## What you should do
Wherever an image appears in the entries, drop it and reproduce everything else exactly.

## Excerpted records
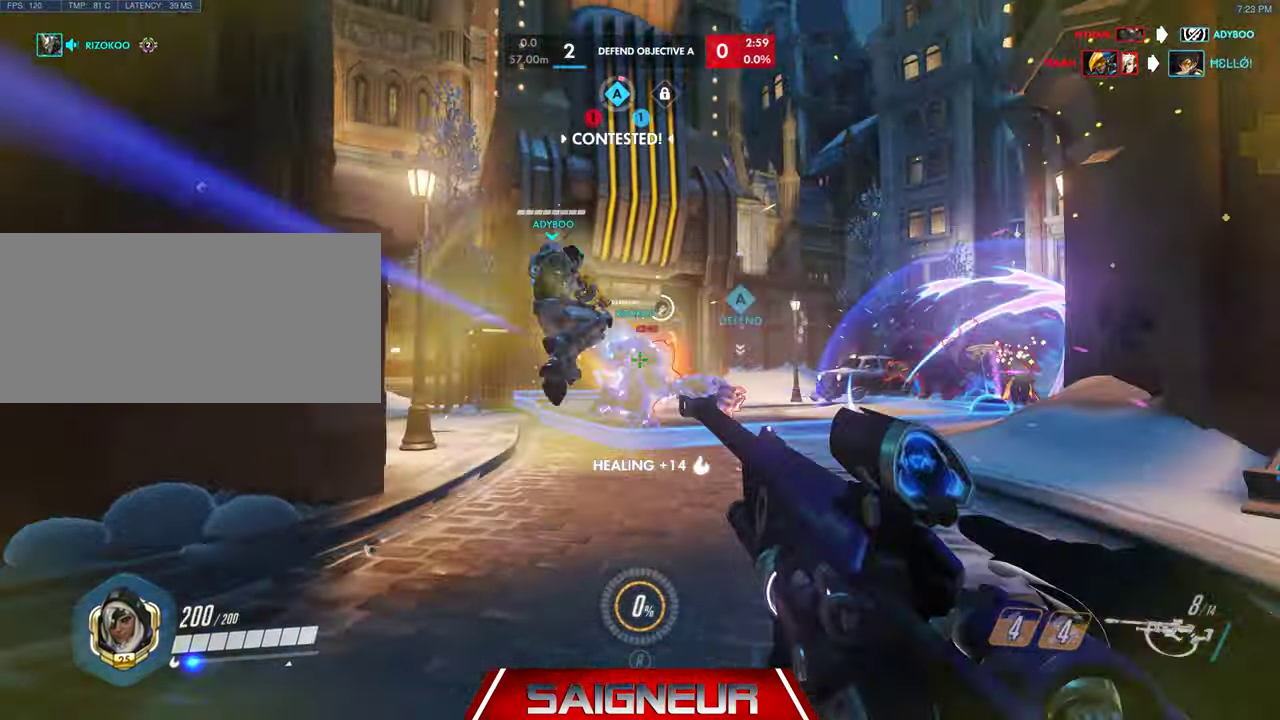
{"keys": ["d"], "mouse": [], "events": [[100, "mouse_left", "down"], [200, "a", "up"], [200, "s", "down"], [233, "d", "down"], [233, "mouse_left", "up"], [267, "s", "up"], [333, "mouse_left", "down"], [500, "mouse_left", "up"]]}
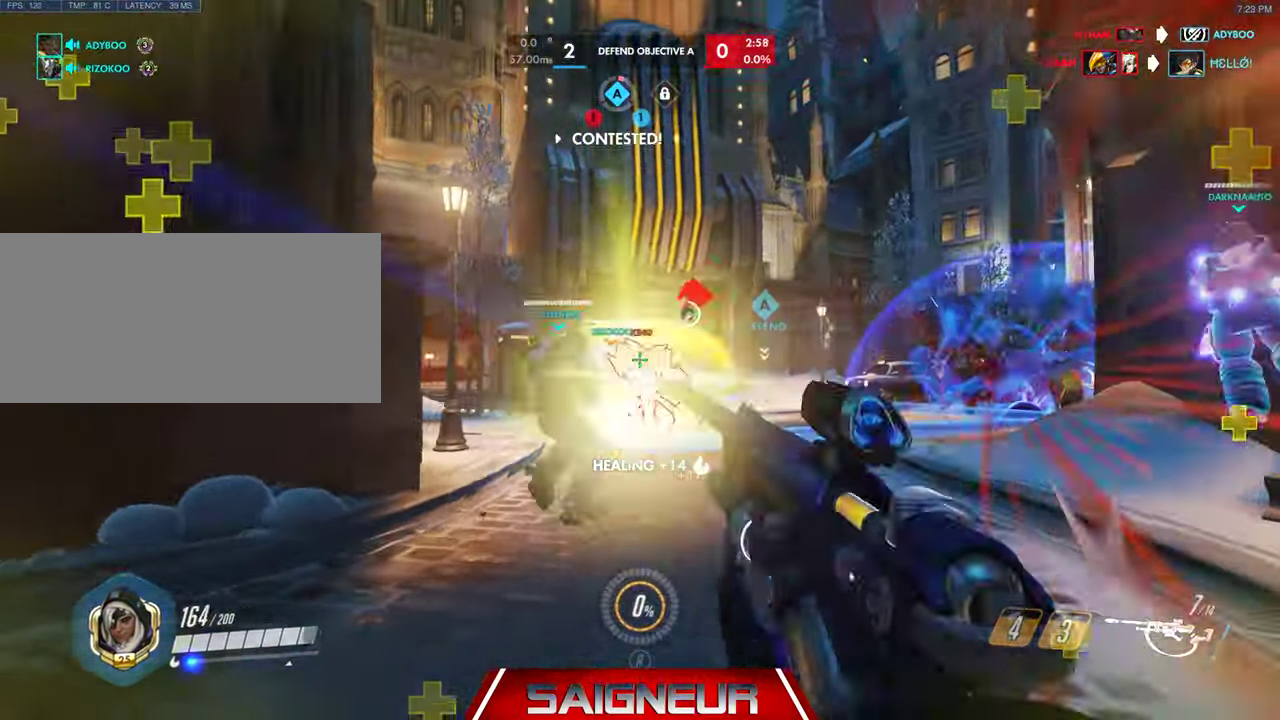
{"keys": ["a"], "mouse": [], "events": [[33, "d", "up"], [33, "mouse_left", "down"], [67, "a", "down"], [167, "mouse_left", "up"], [200, "mouse_left", "down"], [333, "mouse_left", "up"], [400, "mouse_left", "down"], [467, "mouse_left", "up"]]}
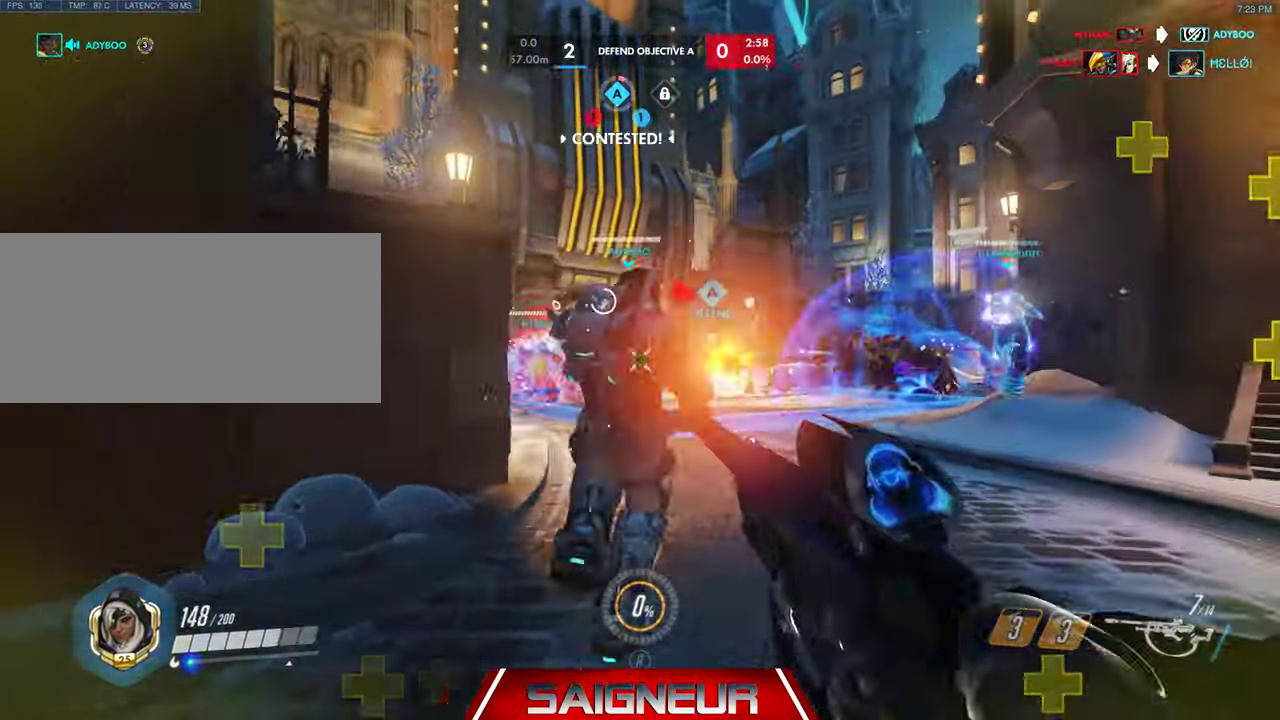
{"keys": ["d", "w"], "mouse": [], "events": [[267, "a", "up"], [267, "d", "down"], [400, "w", "down"]]}
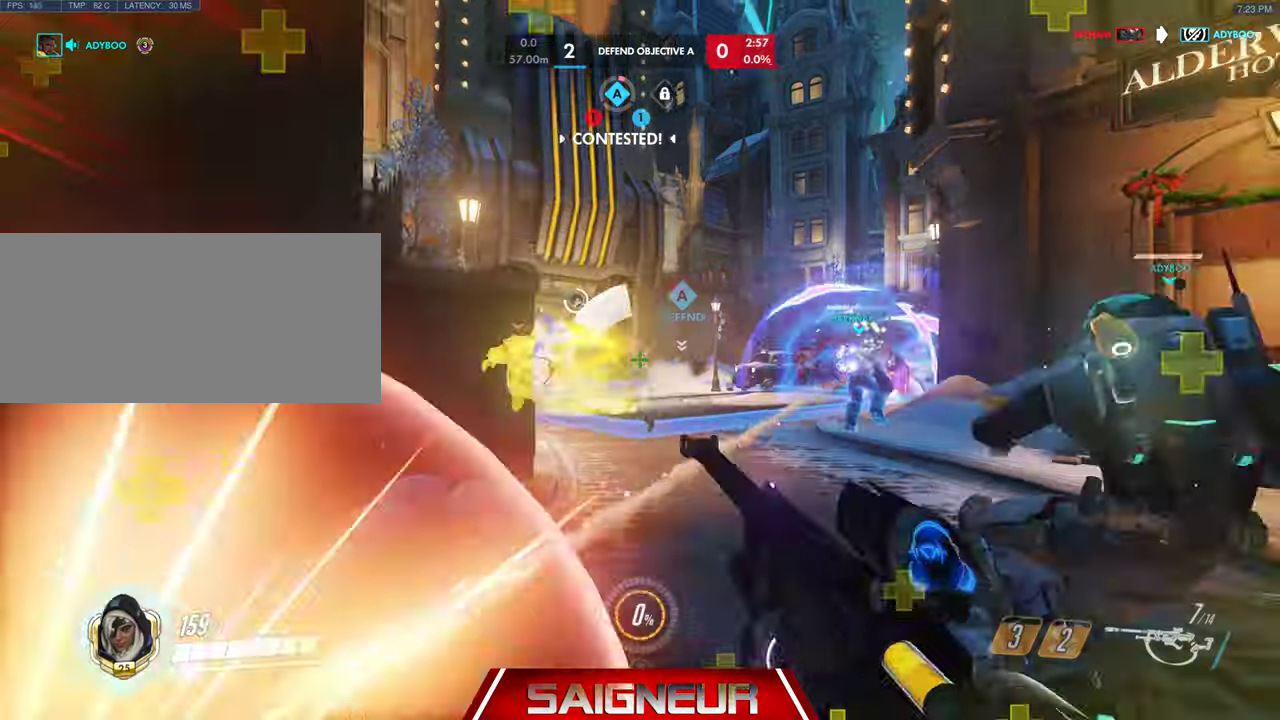
{"keys": ["d"], "mouse": ["right"], "events": [[66, "w", "up"], [133, "space", "down"], [333, "space", "up"], [400, "mouse_right", "down"]]}
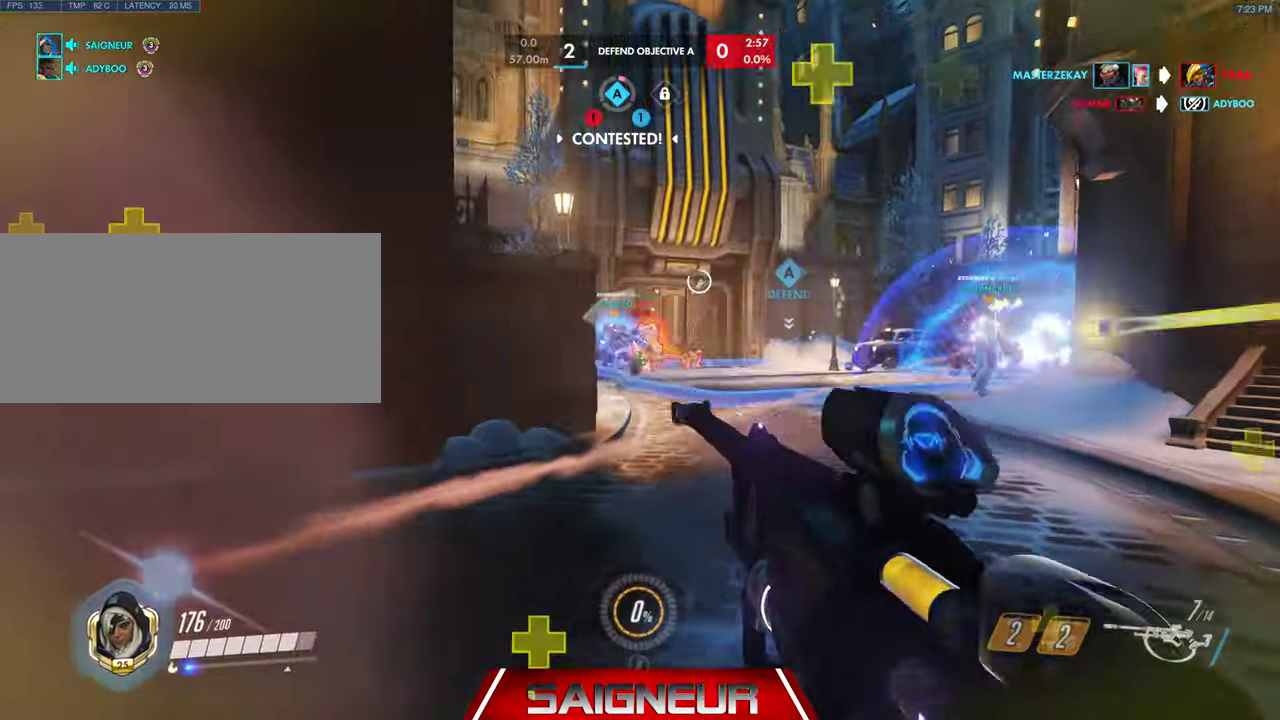
{"keys": ["d"], "mouse": ["right"], "events": [[100, "mouse_left", "down"], [433, "mouse_left", "up"]]}
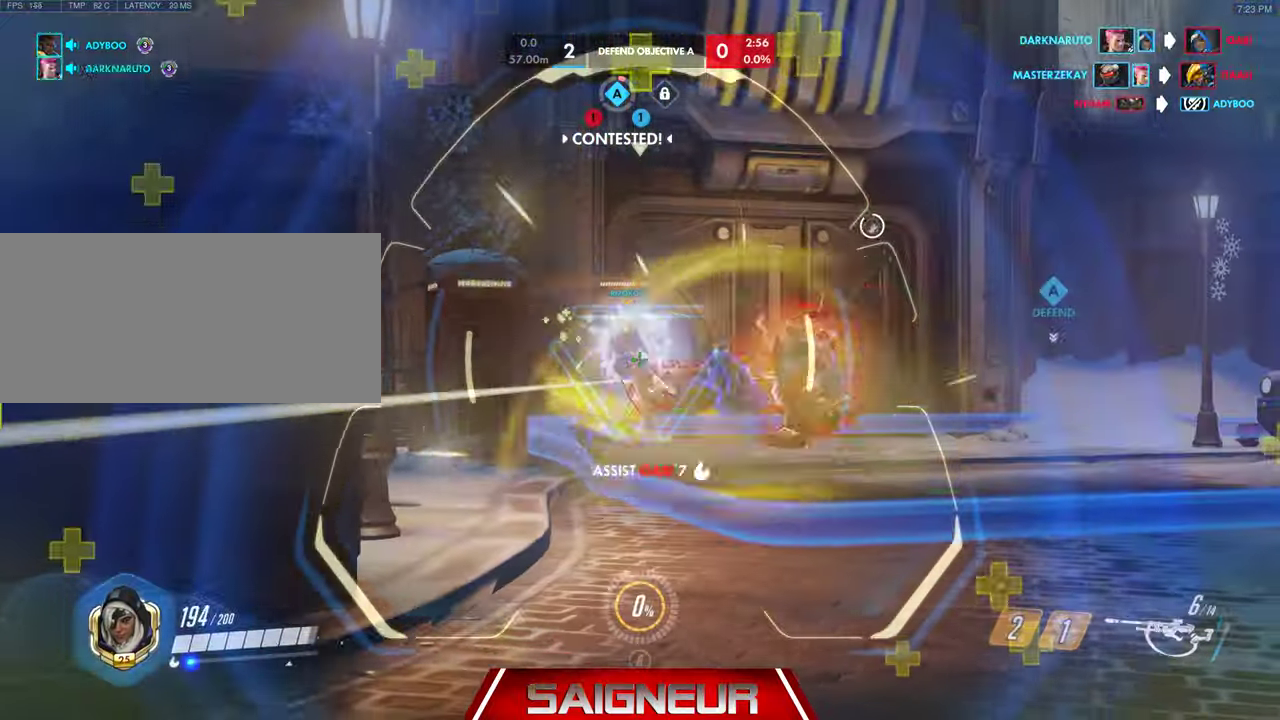
{"keys": ["d"], "mouse": ["left", "right"], "events": [[300, "mouse_left", "down"]]}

## Final answer
{"keys": ["d"], "mouse": [], "events": [[100, "mouse_left", "down"], [200, "a", "up"], [200, "s", "down"], [233, "d", "down"], [233, "mouse_left", "up"], [267, "s", "up"], [333, "mouse_left", "down"], [500, "mouse_left", "up"]]}
{"keys": ["a"], "mouse": [], "events": [[33, "d", "up"], [33, "mouse_left", "down"], [67, "a", "down"], [167, "mouse_left", "up"], [200, "mouse_left", "down"], [333, "mouse_left", "up"], [400, "mouse_left", "down"], [467, "mouse_left", "up"]]}
{"keys": ["d", "w"], "mouse": [], "events": [[267, "a", "up"], [267, "d", "down"], [400, "w", "down"]]}
{"keys": ["d"], "mouse": ["right"], "events": [[66, "w", "up"], [133, "space", "down"], [333, "space", "up"], [400, "mouse_right", "down"]]}
{"keys": ["d"], "mouse": ["right"], "events": [[100, "mouse_left", "down"], [433, "mouse_left", "up"]]}
{"keys": ["d"], "mouse": ["left", "right"], "events": [[300, "mouse_left", "down"]]}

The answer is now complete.